▶ [Prompt] For the data below, give again exactly the lines from the one containing "needs of your" through the one containing "locking points.", both ends included, and no others.

▶ [Source material]
____

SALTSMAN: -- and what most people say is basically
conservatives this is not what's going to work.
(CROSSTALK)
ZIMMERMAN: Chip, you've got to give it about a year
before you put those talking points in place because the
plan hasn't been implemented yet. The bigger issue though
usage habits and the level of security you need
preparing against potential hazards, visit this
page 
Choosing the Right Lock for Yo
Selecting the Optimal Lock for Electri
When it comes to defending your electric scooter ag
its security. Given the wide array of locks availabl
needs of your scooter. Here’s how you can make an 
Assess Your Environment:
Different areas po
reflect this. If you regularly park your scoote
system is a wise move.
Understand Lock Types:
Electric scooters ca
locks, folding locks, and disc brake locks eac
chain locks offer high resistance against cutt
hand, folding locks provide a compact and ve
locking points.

____

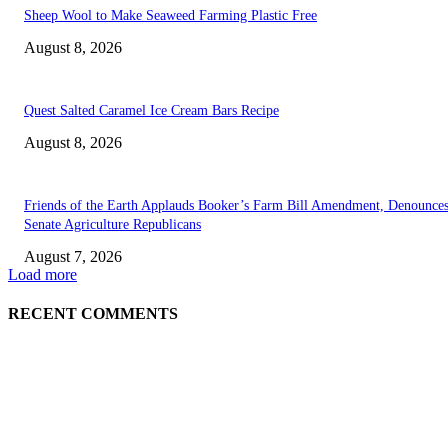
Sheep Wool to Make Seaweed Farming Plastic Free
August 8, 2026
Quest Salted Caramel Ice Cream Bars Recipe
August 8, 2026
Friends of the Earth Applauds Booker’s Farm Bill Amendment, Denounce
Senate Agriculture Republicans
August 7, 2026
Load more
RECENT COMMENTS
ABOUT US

____

▶ [Exercise output]
needs of your scooter. Here’s how you can make an 
Assess Your Environment:
Different areas po
reflect this. If you regularly park your scoote
system is a wise move.
Understand Lock Types:
Electric scooters ca
locks, folding locks, and disc brake locks eac
chain locks offer high resistance against cutt
hand, folding locks provide a compact and ve
locking points.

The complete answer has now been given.